Task: Among these records, which lines include "written"? Copy them out.

=======

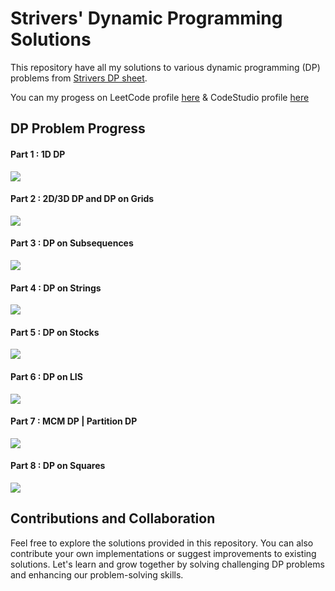 # Strivers' Dynamic Programming Solutions

This repository have all my solutions to various dynamic programming (DP) problems from [Strivers DP sheet](https://takeuforward.org/dynamic-programming/striver-dp-series-dynamic-programming-problems/).

You can my progess on LeetCode profile [here](https://leetcode.com/gl01/) & CodeStudio profile [here](https://www.codingninjas.com/codestudio/profile/gl01)

## DP Problem Progress
#### Part 1 : 1D DP
![](https://geps.dev/progress/100?dangerColor=81c784&warningColor=ffb74d&successColor=81c784)
#### Part 2 : 2D/3D DP and DP on Grids
![](https://geps.dev/progress/100?dangerColor=81c784&warningColor=ffb74d&successColor=81c784)
#### Part 3 : DP on Subsequences
![](https://geps.dev/progress/92?dangerColor=81c784&warningColor=ffb74d&successColor=81c784)
#### Part 4 : DP on Strings
![](https://geps.dev/progress/100?dangerColor=81c784&warningColor=ffb74d&successColor=81c784)
#### Part 5 : DP on Stocks
![](https://geps.dev/progress/100?dangerColor=81c784&warningColor=ffb74d&successColor=81c784)
#### Part 6 : DP on LIS
![](https://geps.dev/progress/100?dangerColor=81c784&warningColor=ffb74d&successColor=81c784)
#### Part 7 : MCM DP | Partition DP
![](https://geps.dev/progress/0?dangerColor=81c784&warningColor=ffb74d&successColor=81c784)
#### Part 8 : DP on Squares
![](https://geps.dev/progress/0?dangerColor=81c784&warningColor=ffb74d&successColor=81c784)


## Contributions and Collaboration

Feel free to explore the solutions provided in this repository. You can also contribute your own implementations or suggest improvements to existing solutions. Let's learn and grow together by solving challenging DP problems and enhancing our problem-solving skills.
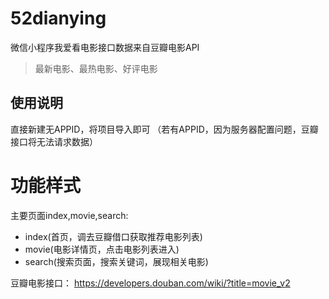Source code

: # 52dianying
微信小程序我爱看电影接口数据来自豆瓣电影API

>最新电影、最热电影、好评电影

## 使用说明
直接新建无APPID，将项目导入即可
（若有APPID，因为服务器配置问题，豆瓣接口将无法请求数据）

# 功能样式

主要页面index,movie,search:
- index(首页，调去豆瓣借口获取推荐电影列表)
- movie(电影详情页，点击电影列表进入)
- search(搜索页面，搜索关键词，展现相关电影)



豆瓣电影接口： https://developers.douban.com/wiki/?title=movie_v2

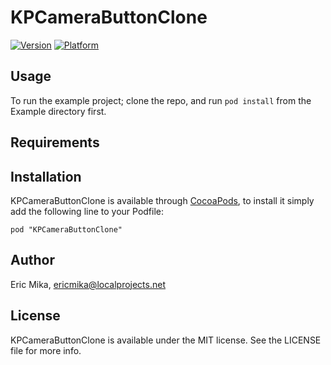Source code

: # KPCameraButtonClone

[![Version](http://cocoapod-badges.herokuapp.com/v/KPCameraButtonClone/badge.png)](http://cocoadocs.org/docsets/KPCameraButtonClone)
[![Platform](http://cocoapod-badges.herokuapp.com/p/KPCameraButtonClone/badge.png)](http://cocoadocs.org/docsets/KPCameraButtonClone)

## Usage

To run the example project; clone the repo, and run `pod install` from the Example directory first.

## Requirements

## Installation

KPCameraButtonClone is available through [CocoaPods](http://cocoapods.org), to install
it simply add the following line to your Podfile:

    pod "KPCameraButtonClone"

## Author

Eric Mika, ericmika@localprojects.net

## License

KPCameraButtonClone is available under the MIT license. See the LICENSE file for more info.

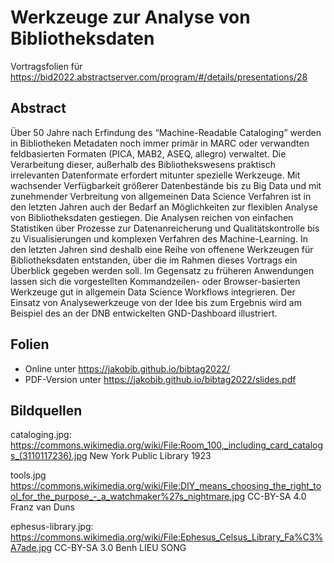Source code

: # Werkzeuge zur Analyse von Bibliotheksdaten

Vortragsfolien für <https://bid2022.abstractserver.com/program/#/details/presentations/28>

## Abstract

Über 50 Jahre nach Erfindung des “Machine-Readable Cataloging” werden in Bibliotheken Metadaten noch immer primär in MARC oder verwandten feldbasierten Formaten (PICA, MAB2, ASEQ, allegro) verwaltet. Die Verarbeitung dieser, außerhalb des Bibliothekswesens praktisch irrelevanten Datenformate erfordert mitunter spezielle Werkzeuge. Mit wachsender Verfügbarkeit größerer Datenbestände bis zu Big Data und mit zunehmender Verbreitung von allgemeinen Data Science Verfahren ist in den letzten Jahren auch der Bedarf an Möglichkeiten zur flexiblen Analyse von Bibliotheksdaten gestiegen. Die Analysen reichen von einfachen Statistiken über Prozesse zur Datenanreicherung und Qualitätskontrolle bis zu Visualisierungen und komplexen Verfahren des Machine-Learning. In den letzten Jahren sind deshalb eine Reihe von offenene Werkzeugen für Bibliotheksdaten entstanden, über die im Rahmen dieses Vortrags ein Überblick gegeben werden soll. Im Gegensatz zu früheren Anwendungen lassen sich die vorgestellten Kommandzeilen- oder Browser-basierten Werkzeuge gut in allgemein Data Science Workflows integrieren. Der Einsatz von Analysewerkzeuge von der Idee bis zum Ergebnis wird am Beispiel des an der DNB entwickelten GND-Dashboard illustriert.

## Folien

* Online unter <https://jakobib.github.io/bibtag2022/>
* PDF-Version unter <https://jakobib.github.io/bibtag2022/slides.pdf>

## Bildquellen

cataloging.jpg:
<https://commons.wikimedia.org/wiki/File:Room_100,_including_card_catalogs_(3110117236).jpg>
New York Public Library 1923

tools.jpg
<https://commons.wikimedia.org/wiki/File:DIY_means_choosing_the_right_tool_for_the_purpose_-_a_watchmaker%27s_nightmare.jpg>
CC-BY-SA 4.0 Franz van Duns

ephesus-library.jpg:
<https://commons.wikimedia.org/wiki/File:Ephesus_Celsus_Library_Fa%C3%A7ade.jpg>
CC-BY-SA 3.0 Benh LIEU SONG
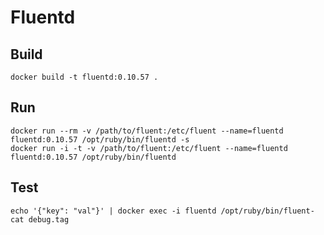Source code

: # Fluentd

## Build

    docker build -t fluentd:0.10.57 .

## Run

    docker run --rm -v /path/to/fluent:/etc/fluent --name=fluentd fluentd:0.10.57 /opt/ruby/bin/fluentd -s
    docker run -i -t -v /path/to/fluent:/etc/fluent --name=fluentd fluentd:0.10.57 /opt/ruby/bin/fluentd

## Test

    echo '{"key": "val"}' | docker exec -i fluentd /opt/ruby/bin/fluent-cat debug.tag
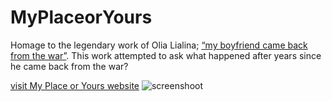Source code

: # MyPlaceorYours
Homage to the legendary work of Olia Lialina; [“my boyfriend came back from the war”](http://www.teleportacia.org/war/). 
This work attempted to ask what happened after years since he came back from the war?

[visit My Place or Yours website](http://myplaceoryours.net/)
![screenshoot](https://i.imgur.com/XCk97ix.png)
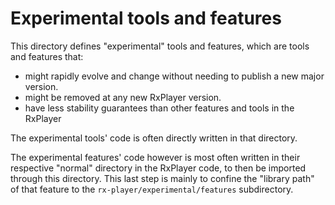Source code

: # Experimental tools and features ##############################################

This directory defines "experimental" tools and features, which are tools and
features that:
  - might rapidly evolve and change without needing to publish a new major
    version.
  - might be removed at any new RxPlayer version.
  - have less stability guarantees than other features and tools in the RxPlayer

The experimental tools' code is often directly written in that directory.

The experimental features' code however is most often written in their
respective "normal" directory in the RxPlayer code, to then be imported through
this directory.
This last step is mainly to confine the "library path" of that feature to the
`rx-player/experimental/features` subdirectory.
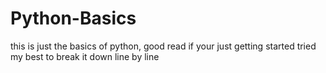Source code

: # Python-Basics
this is just the basics of python, good read if your just getting started tried my best to break it down line by line
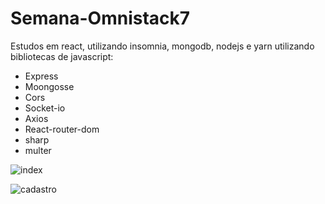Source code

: # Semana-Omnistack7

Estudos em react, utilizando insomnia, mongodb, nodejs e yarn utilizando bibliotecas de javascript:
- Express
- Moongosse
- Cors
- Socket-io
- Axios
- React-router-dom
- sharp
- multer


 
![index](https://user-images.githubusercontent.com/86989966/184561052-a909c874-a09a-4e6c-944d-d9dc8332795a.png)

![cadastro](https://user-images.githubusercontent.com/86989966/184561082-df279005-5cba-46e8-bb8b-f73e8318b3a0.png)


 

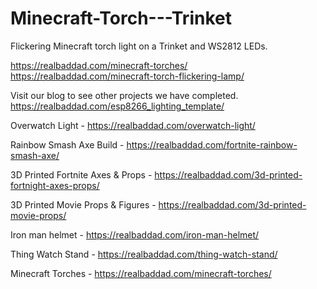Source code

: # Minecraft-Torch---Trinket
Flickering Minecraft torch light on a Trinket and WS2812 LEDs.

https://realbaddad.com/minecraft-torches/
https://realbaddad.com/minecraft-torch-flickering-lamp/

Visit our blog to see other projects we have completed.
https://realbaddad.com/esp8266_lighting_template/

Overwatch Light -
https://realbaddad.com/overwatch-light/

Rainbow Smash Axe Build -
https://realbaddad.com/fortnite-rainbow-smash-axe/

3D Printed Fortnite Axes & Props -
https://realbaddad.com/3d-printed-fortnight-axes-props/

3D Printed Movie Props & Figures -
https://realbaddad.com/3d-printed-movie-props/

Iron man helmet -
https://realbaddad.com/iron-man-helmet/

Thing Watch Stand -
https://realbaddad.com/thing-watch-stand/

Minecraft Torches -
https://realbaddad.com/minecraft-torches/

=======

Solved problem:
The experimental tools' code is often directly written in that directory.
The experimental features' code however is most often written in their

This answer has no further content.